RECORDS FOR THIS TASK.
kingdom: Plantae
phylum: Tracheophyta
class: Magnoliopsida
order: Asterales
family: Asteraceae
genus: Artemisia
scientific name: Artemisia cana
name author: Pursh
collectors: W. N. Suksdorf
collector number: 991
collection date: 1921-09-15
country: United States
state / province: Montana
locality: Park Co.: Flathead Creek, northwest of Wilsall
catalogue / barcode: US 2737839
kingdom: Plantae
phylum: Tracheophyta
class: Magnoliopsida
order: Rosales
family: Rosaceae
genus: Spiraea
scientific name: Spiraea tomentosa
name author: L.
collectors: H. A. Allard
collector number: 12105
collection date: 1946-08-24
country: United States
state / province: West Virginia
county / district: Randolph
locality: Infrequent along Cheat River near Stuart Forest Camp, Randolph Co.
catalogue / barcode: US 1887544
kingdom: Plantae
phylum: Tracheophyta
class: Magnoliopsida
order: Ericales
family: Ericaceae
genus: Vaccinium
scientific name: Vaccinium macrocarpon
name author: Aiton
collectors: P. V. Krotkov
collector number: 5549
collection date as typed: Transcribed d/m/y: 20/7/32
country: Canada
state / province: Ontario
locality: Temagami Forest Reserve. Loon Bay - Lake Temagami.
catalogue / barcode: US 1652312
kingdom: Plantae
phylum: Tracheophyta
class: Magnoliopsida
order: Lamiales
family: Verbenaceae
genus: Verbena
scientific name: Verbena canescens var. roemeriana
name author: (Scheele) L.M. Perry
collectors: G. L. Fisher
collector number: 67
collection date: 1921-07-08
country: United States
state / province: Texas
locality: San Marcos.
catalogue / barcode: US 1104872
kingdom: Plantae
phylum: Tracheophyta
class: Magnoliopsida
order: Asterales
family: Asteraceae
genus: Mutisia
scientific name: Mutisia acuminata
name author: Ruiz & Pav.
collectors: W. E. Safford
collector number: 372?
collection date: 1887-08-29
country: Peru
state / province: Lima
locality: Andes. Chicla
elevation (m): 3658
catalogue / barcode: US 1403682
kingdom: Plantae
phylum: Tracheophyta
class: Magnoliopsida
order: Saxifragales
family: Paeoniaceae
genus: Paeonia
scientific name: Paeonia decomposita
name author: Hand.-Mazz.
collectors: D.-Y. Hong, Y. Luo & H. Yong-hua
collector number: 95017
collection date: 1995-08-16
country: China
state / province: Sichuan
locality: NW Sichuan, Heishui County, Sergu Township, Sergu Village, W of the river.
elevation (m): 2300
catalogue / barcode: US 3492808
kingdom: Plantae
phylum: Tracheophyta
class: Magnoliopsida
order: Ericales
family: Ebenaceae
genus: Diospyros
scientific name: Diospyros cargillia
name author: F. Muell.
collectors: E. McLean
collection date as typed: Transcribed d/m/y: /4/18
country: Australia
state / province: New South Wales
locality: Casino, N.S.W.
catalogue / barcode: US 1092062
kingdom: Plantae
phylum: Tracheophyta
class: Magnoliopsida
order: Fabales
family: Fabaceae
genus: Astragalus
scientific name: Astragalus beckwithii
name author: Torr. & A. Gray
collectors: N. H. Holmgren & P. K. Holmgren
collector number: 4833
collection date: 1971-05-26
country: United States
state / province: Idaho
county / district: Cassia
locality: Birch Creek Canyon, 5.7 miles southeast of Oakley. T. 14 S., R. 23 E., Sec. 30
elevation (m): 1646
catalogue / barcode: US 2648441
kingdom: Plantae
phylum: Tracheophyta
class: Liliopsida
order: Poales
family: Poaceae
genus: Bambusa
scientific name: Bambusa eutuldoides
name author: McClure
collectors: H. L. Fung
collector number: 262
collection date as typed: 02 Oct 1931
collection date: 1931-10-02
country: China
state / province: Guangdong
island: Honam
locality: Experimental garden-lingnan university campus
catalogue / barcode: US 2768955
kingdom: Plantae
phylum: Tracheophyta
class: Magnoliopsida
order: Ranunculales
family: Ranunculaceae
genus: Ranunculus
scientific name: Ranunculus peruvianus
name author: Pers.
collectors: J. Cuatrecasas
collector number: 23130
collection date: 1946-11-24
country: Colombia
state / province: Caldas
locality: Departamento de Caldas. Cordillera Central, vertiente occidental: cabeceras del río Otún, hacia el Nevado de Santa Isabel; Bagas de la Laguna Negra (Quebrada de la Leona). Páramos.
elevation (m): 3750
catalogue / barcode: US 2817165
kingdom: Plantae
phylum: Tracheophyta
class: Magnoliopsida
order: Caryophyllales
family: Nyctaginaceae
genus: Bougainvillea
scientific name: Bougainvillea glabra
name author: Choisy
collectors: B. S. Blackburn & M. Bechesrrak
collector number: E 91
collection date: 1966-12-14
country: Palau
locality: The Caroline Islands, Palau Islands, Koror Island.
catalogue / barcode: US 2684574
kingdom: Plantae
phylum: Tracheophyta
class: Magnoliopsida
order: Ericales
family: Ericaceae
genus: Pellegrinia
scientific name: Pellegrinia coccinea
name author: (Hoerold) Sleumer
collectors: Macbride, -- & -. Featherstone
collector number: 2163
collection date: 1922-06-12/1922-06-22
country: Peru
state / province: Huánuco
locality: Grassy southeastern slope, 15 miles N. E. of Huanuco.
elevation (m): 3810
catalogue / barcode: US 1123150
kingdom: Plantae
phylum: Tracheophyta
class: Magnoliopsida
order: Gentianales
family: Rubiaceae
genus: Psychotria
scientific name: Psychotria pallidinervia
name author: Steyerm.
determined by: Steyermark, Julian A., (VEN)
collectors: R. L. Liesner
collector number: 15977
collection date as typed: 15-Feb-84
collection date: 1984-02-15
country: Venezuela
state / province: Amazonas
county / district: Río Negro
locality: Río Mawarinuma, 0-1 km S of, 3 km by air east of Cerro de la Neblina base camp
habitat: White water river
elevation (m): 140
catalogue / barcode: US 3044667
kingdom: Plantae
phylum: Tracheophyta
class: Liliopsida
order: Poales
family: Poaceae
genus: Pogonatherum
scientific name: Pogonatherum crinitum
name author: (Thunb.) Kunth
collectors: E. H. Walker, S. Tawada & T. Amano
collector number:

WHAT YOU NEED TO DO. Copy the listing above again, replacing each "locality" with "site" and leaving every other line unchanged.

SOLUTION BELOW.
kingdom: Plantae
phylum: Tracheophyta
class: Magnoliopsida
order: Asterales
family: Asteraceae
genus: Artemisia
scientific name: Artemisia cana
name author: Pursh
collectors: W. N. Suksdorf
collector number: 991
collection date: 1921-09-15
country: United States
state / province: Montana
site: Park Co.: Flathead Creek, northwest of Wilsall
catalogue / barcode: US 2737839
kingdom: Plantae
phylum: Tracheophyta
class: Magnoliopsida
order: Rosales
family: Rosaceae
genus: Spiraea
scientific name: Spiraea tomentosa
name author: L.
collectors: H. A. Allard
collector number: 12105
collection date: 1946-08-24
country: United States
state / province: West Virginia
county / district: Randolph
site: Infrequent along Cheat River near Stuart Forest Camp, Randolph Co.
catalogue / barcode: US 1887544
kingdom: Plantae
phylum: Tracheophyta
class: Magnoliopsida
order: Ericales
family: Ericaceae
genus: Vaccinium
scientific name: Vaccinium macrocarpon
name author: Aiton
collectors: P. V. Krotkov
collector number: 5549
collection date as typed: Transcribed d/m/y: 20/7/32
country: Canada
state / province: Ontario
site: Temagami Forest Reserve. Loon Bay - Lake Temagami.
catalogue / barcode: US 1652312
kingdom: Plantae
phylum: Tracheophyta
class: Magnoliopsida
order: Lamiales
family: Verbenaceae
genus: Verbena
scientific name: Verbena canescens var. roemeriana
name author: (Scheele) L.M. Perry
collectors: G. L. Fisher
collector number: 67
collection date: 1921-07-08
country: United States
state / province: Texas
site: San Marcos.
catalogue / barcode: US 1104872
kingdom: Plantae
phylum: Tracheophyta
class: Magnoliopsida
order: Asterales
family: Asteraceae
genus: Mutisia
scientific name: Mutisia acuminata
name author: Ruiz & Pav.
collectors: W. E. Safford
collector number: 372?
collection date: 1887-08-29
country: Peru
state / province: Lima
site: Andes. Chicla
elevation (m): 3658
catalogue / barcode: US 1403682
kingdom: Plantae
phylum: Tracheophyta
class: Magnoliopsida
order: Saxifragales
family: Paeoniaceae
genus: Paeonia
scientific name: Paeonia decomposita
name author: Hand.-Mazz.
collectors: D.-Y. Hong, Y. Luo & H. Yong-hua
collector number: 95017
collection date: 1995-08-16
country: China
state / province: Sichuan
site: NW Sichuan, Heishui County, Sergu Township, Sergu Village, W of the river.
elevation (m): 2300
catalogue / barcode: US 3492808
kingdom: Plantae
phylum: Tracheophyta
class: Magnoliopsida
order: Ericales
family: Ebenaceae
genus: Diospyros
scientific name: Diospyros cargillia
name author: F. Muell.
collectors: E. McLean
collection date as typed: Transcribed d/m/y: /4/18
country: Australia
state / province: New South Wales
site: Casino, N.S.W.
catalogue / barcode: US 1092062
kingdom: Plantae
phylum: Tracheophyta
class: Magnoliopsida
order: Fabales
family: Fabaceae
genus: Astragalus
scientific name: Astragalus beckwithii
name author: Torr. & A. Gray
collectors: N. H. Holmgren & P. K. Holmgren
collector number: 4833
collection date: 1971-05-26
country: United States
state / province: Idaho
county / district: Cassia
site: Birch Creek Canyon, 5.7 miles southeast of Oakley. T. 14 S., R. 23 E., Sec. 30
elevation (m): 1646
catalogue / barcode: US 2648441
kingdom: Plantae
phylum: Tracheophyta
class: Liliopsida
order: Poales
family: Poaceae
genus: Bambusa
scientific name: Bambusa eutuldoides
name author: McClure
collectors: H. L. Fung
collector number: 262
collection date as typed: 02 Oct 1931
collection date: 1931-10-02
country: China
state / province: Guangdong
island: Honam
site: Experimental garden-lingnan university campus
catalogue / barcode: US 2768955
kingdom: Plantae
phylum: Tracheophyta
class: Magnoliopsida
order: Ranunculales
family: Ranunculaceae
genus: Ranunculus
scientific name: Ranunculus peruvianus
name author: Pers.
collectors: J. Cuatrecasas
collector number: 23130
collection date: 1946-11-24
country: Colombia
state / province: Caldas
site: Departamento de Caldas. Cordillera Central, vertiente occidental: cabeceras del río Otún, hacia el Nevado de Santa Isabel; Bagas de la Laguna Negra (Quebrada de la Leona). Páramos.
elevation (m): 3750
catalogue / barcode: US 2817165
kingdom: Plantae
phylum: Tracheophyta
class: Magnoliopsida
order: Caryophyllales
family: Nyctaginaceae
genus: Bougainvillea
scientific name: Bougainvillea glabra
name author: Choisy
collectors: B. S. Blackburn & M. Bechesrrak
collector number: E 91
collection date: 1966-12-14
country: Palau
site: The Caroline Islands, Palau Islands, Koror Island.
catalogue / barcode: US 2684574
kingdom: Plantae
phylum: Tracheophyta
class: Magnoliopsida
order: Ericales
family: Ericaceae
genus: Pellegrinia
scientific name: Pellegrinia coccinea
name author: (Hoerold) Sleumer
collectors: Macbride, -- & -. Featherstone
collector number: 2163
collection date: 1922-06-12/1922-06-22
country: Peru
state / province: Huánuco
site: Grassy southeastern slope, 15 miles N. E. of Huanuco.
elevation (m): 3810
catalogue / barcode: US 1123150
kingdom: Plantae
phylum: Tracheophyta
class: Magnoliopsida
order: Gentianales
family: Rubiaceae
genus: Psychotria
scientific name: Psychotria pallidinervia
name author: Steyerm.
determined by: Steyermark, Julian A., (VEN)
collectors: R. L. Liesner
collector number: 15977
collection date as typed: 15-Feb-84
collection date: 1984-02-15
country: Venezuela
state / province: Amazonas
county / district: Río Negro
site: Río Mawarinuma, 0-1 km S of, 3 km by air east of Cerro de la Neblina base camp
habitat: White water river
elevation (m): 140
catalogue / barcode: US 3044667
kingdom: Plantae
phylum: Tracheophyta
class: Liliopsida
order: Poales
family: Poaceae
genus: Pogonatherum
scientific name: Pogonatherum crinitum
name author: (Thunb.) Kunth
collectors: E. H. Walker, S. Tawada & T. Amano
collector number:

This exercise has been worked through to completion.